Problem statement ->
Each line of the material below with the word "This" is to be reported.

Listed records ->
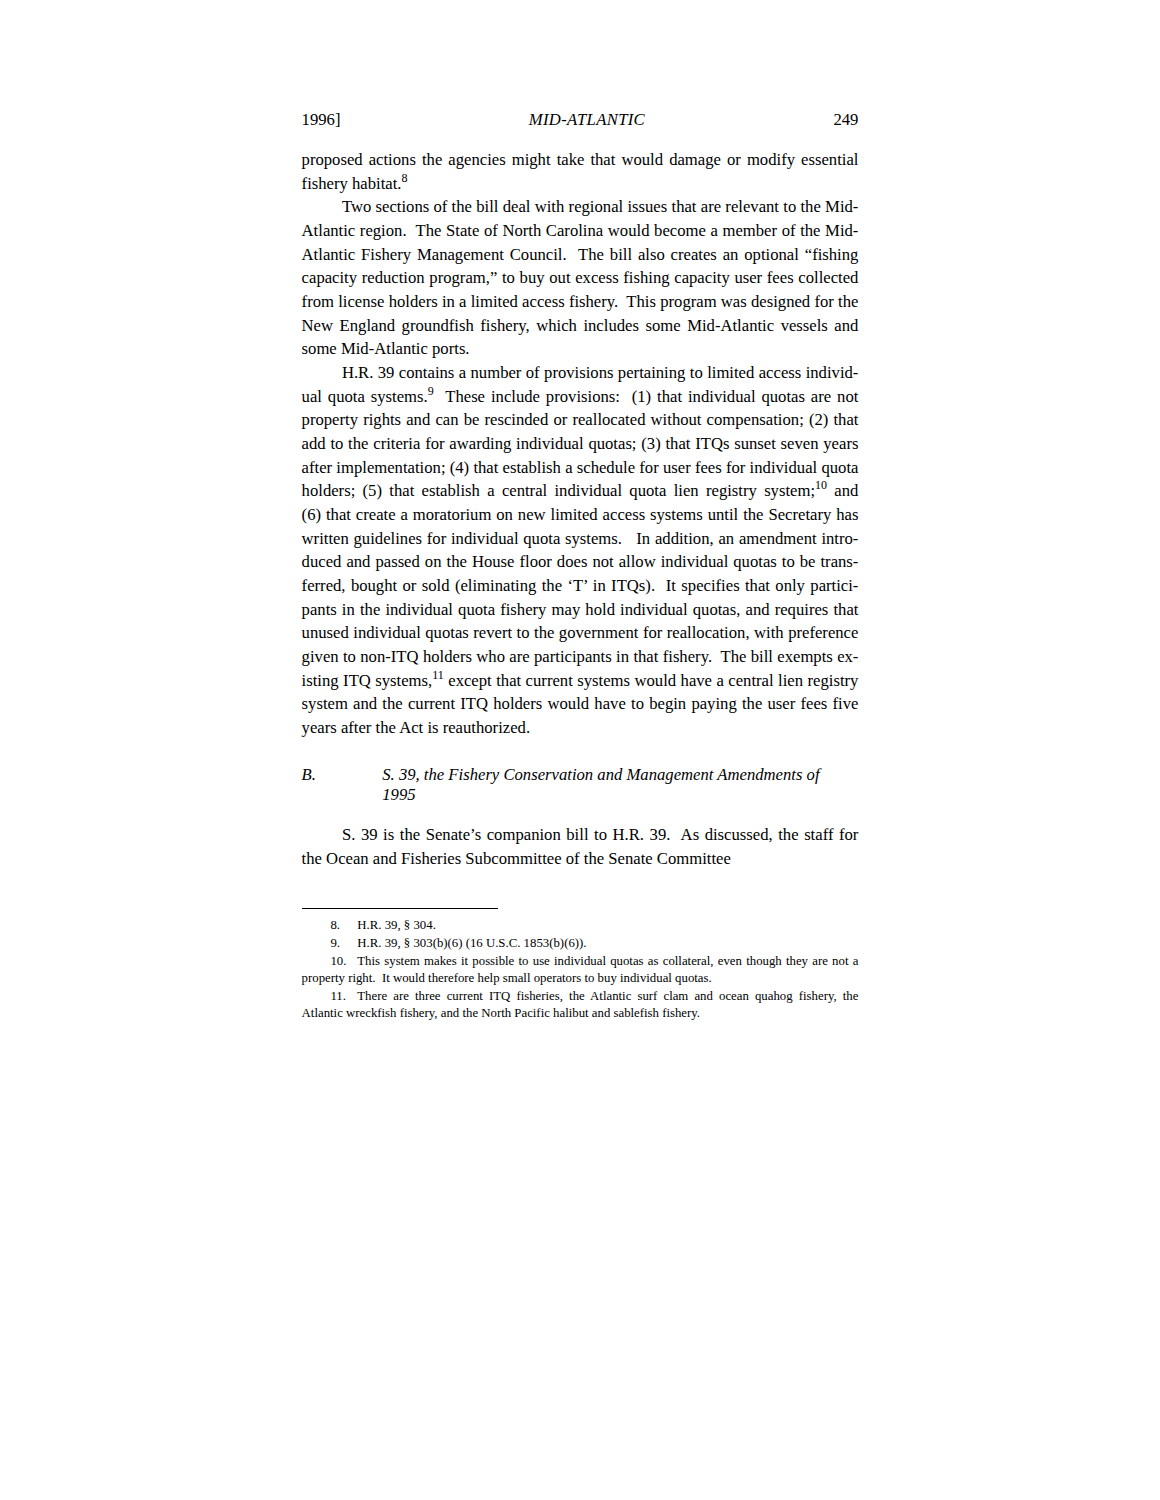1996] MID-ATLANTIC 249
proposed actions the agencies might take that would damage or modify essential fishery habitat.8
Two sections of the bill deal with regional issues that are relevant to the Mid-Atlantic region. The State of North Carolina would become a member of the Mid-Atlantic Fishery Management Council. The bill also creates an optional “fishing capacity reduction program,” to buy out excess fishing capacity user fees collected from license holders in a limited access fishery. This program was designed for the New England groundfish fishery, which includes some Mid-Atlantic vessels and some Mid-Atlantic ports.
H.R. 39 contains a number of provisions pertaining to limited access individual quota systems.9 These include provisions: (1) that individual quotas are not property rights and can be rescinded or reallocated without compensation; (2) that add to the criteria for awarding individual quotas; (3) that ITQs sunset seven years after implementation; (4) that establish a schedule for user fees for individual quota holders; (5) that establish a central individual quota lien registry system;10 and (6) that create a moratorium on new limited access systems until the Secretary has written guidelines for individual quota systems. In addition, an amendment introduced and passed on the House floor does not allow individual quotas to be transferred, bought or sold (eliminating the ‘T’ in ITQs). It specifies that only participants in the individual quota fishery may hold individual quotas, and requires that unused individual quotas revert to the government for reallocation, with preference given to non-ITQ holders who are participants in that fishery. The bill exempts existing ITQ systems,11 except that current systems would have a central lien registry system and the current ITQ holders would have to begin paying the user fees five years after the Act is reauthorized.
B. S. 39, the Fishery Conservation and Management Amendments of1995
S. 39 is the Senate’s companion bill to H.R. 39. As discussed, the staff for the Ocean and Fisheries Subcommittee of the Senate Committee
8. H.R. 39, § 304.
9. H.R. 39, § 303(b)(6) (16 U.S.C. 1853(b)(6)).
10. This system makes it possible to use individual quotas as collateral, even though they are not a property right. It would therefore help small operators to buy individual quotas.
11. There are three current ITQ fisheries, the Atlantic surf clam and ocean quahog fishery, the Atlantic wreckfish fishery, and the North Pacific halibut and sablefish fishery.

Response ->
Two sections of the bill deal with regional issues that are relevant to the Mid-Atlantic region. The State of North Carolina would become a member of the Mid-Atlantic Fishery Management Council. The bill also creates an optional “fishing capacity reduction program,” to buy out excess fishing capacity user fees collected from license holders in a limited access fishery. This program was designed for the New England groundfish fishery, which includes some Mid-Atlantic vessels and some Mid-Atlantic ports.
10. This system makes it possible to use individual quotas as collateral, even though they are not a property right. It would therefore help small operators to buy individual quotas.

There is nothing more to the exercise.